I feel much safer now. So, I can start writing again. Hopefully more about this strange place I live which just seems to never get boring.
I've been paring down on the livestock. I just have one chicken left. He is named "Mr. Chicken". I only have three geese left. Some of them flew off the 300 foot cliff just outside my back door and landed in the cow pasture. They are still down there but have now become community geese. I wish the three I have left would join them. It's damn near impossible to navigate the yard without landing in goose poop. I've decided to focus on the goats and the dogs.

When things are so beautiful...you just want to stay alive and enjoy it all.
The start of bear season kicked off. Big Creek Market and Deli has a hand-written sign on the front door proclaiming that they will be open at 5 a.m. for bear hunters. Heard a guy from Knoxville got a really big one on the first day out. I have my request in to a bear hunter to get me a big tub of bear fat. I'm going to render it down and make some soap with it. That's the other thing I've gotten really caught up in over the past year. Making soap. I sell it on my petfinder site to support the cocker spaniel rescue. One of my more successful batches involved getting local raw honey and wax from the beekeeper down the road.
I finished the Angel Dogs Calendar and it's up on Cafe Press. I'm sort of embarrassed by the Angel Dogs thing. I mean, I spend boucoup de years getting my MFA and all those years as a wigmaster for film and television, costume designer...blah, blah, blah... and I actually do know what good art looks like. I'm actually capable of doing good art. And I end up sticking wings on dogs in heaven. An artist friend described them as being frighteningly rococco. And it's true. They are. But people really like them and pay me money to do them. And I don't have to mess up the studio getting my watercolors and prismacolors out. I do have some standards. I draw the line at "sofa-sized" paintings.
Though I do feel I need a break from photoshop and illustrator. I wish there was a life studies class closer than Asheville. I really need a tune-up on my human figure work. It's just not the same working from books and photos. Even the losest, sketchiest life drawings look better than working from photos. I had one that I did during the class at Rythymfest one year that I really loved. Which is unusual for me since I don't usually get attached to my studies. I liked that one though.
Anyway...that's what's been going on...at least part of it for me.
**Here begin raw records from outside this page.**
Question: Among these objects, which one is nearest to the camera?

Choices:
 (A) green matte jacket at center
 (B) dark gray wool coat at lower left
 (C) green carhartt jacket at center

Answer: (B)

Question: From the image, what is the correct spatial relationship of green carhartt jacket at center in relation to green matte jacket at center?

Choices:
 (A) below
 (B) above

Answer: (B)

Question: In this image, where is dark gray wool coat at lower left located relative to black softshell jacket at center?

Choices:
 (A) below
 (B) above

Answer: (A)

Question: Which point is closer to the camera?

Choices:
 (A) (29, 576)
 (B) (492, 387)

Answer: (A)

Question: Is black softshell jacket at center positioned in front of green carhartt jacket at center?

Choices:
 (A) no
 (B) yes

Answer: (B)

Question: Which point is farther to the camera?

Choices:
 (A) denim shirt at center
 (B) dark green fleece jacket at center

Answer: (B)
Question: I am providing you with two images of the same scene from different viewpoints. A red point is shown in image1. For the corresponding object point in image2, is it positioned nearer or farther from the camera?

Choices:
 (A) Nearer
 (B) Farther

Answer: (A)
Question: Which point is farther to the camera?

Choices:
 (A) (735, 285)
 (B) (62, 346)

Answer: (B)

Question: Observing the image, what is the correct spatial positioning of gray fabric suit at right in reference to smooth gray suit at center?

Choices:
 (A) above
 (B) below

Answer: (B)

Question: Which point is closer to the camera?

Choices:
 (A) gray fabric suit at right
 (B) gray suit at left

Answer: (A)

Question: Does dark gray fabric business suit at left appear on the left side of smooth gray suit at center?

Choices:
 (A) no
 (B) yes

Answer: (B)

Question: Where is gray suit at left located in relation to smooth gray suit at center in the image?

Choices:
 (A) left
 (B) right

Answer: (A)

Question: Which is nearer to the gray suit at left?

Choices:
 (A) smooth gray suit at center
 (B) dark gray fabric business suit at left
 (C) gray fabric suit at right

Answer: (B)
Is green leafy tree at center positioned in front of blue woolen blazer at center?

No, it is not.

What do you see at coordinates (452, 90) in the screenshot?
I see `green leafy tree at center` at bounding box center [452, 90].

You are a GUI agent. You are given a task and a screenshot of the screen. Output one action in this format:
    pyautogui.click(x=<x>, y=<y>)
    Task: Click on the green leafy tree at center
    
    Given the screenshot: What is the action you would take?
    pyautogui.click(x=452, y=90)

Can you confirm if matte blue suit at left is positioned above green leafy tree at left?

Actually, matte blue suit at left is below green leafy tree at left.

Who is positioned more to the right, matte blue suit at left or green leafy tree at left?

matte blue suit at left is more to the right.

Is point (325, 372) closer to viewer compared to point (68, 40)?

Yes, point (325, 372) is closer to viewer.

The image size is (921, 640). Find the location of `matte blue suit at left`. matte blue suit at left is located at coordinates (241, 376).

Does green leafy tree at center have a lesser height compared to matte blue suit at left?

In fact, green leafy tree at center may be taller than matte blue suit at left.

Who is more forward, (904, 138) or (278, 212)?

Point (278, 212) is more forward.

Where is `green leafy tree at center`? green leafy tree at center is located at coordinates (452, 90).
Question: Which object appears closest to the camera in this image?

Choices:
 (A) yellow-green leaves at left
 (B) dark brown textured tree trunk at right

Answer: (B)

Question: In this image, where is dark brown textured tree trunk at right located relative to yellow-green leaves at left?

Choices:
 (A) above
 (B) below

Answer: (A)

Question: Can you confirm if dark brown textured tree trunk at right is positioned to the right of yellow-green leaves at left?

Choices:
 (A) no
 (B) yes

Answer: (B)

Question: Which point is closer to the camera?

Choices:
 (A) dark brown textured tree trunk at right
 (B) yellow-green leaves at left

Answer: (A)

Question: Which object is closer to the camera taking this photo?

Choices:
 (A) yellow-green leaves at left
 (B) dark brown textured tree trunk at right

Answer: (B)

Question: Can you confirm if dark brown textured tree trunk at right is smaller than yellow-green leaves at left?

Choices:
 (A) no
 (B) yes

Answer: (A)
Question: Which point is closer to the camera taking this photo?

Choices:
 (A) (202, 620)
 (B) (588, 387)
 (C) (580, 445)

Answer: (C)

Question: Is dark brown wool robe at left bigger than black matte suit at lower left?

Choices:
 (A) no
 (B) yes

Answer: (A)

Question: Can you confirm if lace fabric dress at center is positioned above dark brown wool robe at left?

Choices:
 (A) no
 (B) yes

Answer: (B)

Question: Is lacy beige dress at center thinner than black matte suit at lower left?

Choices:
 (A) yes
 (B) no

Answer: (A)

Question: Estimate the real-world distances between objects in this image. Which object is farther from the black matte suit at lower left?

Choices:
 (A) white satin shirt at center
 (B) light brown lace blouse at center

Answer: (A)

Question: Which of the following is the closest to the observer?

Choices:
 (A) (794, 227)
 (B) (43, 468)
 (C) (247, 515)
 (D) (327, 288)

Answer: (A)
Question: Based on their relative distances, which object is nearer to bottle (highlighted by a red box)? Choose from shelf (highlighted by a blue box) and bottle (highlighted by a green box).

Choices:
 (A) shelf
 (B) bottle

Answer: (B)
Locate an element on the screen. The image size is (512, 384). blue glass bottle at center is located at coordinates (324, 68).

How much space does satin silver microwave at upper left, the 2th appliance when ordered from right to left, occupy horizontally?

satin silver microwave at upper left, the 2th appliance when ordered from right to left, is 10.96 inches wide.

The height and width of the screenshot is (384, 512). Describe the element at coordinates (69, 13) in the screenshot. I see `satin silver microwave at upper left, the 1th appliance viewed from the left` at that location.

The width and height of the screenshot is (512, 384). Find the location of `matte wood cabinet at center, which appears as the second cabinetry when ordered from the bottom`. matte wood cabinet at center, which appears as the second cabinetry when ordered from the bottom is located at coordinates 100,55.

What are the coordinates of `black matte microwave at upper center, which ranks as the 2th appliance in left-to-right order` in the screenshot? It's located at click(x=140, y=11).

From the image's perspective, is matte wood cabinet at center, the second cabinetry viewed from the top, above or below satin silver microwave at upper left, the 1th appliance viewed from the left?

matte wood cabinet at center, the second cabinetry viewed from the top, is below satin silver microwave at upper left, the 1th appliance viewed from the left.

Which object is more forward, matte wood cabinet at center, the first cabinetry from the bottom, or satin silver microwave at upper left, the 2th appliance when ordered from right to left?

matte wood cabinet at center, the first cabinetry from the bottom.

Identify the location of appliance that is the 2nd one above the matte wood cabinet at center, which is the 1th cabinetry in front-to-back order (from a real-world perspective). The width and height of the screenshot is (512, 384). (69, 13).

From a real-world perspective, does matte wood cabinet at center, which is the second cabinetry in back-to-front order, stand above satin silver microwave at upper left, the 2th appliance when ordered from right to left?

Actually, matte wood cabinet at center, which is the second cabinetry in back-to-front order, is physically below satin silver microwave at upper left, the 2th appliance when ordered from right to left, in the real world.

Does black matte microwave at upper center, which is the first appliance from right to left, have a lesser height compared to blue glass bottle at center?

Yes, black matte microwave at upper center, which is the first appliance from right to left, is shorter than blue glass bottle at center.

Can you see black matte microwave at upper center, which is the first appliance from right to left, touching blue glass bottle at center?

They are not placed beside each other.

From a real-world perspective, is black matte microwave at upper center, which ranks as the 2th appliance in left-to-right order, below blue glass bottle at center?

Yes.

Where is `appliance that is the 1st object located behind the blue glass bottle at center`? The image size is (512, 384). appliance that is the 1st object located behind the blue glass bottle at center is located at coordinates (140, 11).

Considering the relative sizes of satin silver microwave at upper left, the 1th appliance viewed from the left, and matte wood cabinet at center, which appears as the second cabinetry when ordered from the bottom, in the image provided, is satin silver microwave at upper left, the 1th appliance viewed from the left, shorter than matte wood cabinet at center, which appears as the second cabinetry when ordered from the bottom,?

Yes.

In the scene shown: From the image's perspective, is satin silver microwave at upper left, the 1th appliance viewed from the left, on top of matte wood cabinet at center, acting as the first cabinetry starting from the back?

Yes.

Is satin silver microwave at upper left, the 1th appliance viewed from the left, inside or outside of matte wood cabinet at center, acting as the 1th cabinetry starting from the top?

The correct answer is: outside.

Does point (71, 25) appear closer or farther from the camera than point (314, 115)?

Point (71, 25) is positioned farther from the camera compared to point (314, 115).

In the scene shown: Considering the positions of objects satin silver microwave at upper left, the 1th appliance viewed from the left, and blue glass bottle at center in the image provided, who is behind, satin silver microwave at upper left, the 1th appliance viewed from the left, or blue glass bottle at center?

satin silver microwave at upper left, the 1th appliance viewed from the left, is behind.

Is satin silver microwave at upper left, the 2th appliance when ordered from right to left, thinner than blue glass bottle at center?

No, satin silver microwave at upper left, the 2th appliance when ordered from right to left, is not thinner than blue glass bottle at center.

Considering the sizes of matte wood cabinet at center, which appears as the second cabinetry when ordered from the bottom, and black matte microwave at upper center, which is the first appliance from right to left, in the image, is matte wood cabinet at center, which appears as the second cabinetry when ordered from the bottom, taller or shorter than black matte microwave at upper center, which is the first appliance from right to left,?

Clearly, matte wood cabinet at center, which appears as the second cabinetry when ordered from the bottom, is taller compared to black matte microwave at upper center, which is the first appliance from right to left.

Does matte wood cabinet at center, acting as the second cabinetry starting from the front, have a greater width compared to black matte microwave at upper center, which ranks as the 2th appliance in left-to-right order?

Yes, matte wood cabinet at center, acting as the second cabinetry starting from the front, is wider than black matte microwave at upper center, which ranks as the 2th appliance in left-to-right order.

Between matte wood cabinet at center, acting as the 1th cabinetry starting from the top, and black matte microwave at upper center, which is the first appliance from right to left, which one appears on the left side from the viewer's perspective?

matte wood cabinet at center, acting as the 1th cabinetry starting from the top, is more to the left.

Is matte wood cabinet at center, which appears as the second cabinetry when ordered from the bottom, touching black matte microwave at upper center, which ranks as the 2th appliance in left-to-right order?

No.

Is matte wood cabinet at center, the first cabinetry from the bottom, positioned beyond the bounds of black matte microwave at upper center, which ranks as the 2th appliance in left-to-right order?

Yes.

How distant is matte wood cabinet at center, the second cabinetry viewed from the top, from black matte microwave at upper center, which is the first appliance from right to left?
I'm going to start working more on the stories.
So...my apologies to all of you who have written saying you've read the stories over and over and want more. I'm going to start afresh tomorrow. I think it may be an introspective piece. Who I am, where I am, and how that's workin' out for me.
Rosie, you are a wonderful person! Don't ever forget that!
ReplyDeleteI wonder if your flavor of backwoods is anything like mine...they insist on dressing up the small copy of Michaelangelo's "David" that turned up in an antique store near me. It's so sad. We talked about buying him to save him from such a fate, but we don't actually *like* "David." Ah well.
ReplyDeleteAnyway, that kind of attitude probably makes it difficult to explain why you might want to draw nekkid people. Or why you would have drawings of nekkid people.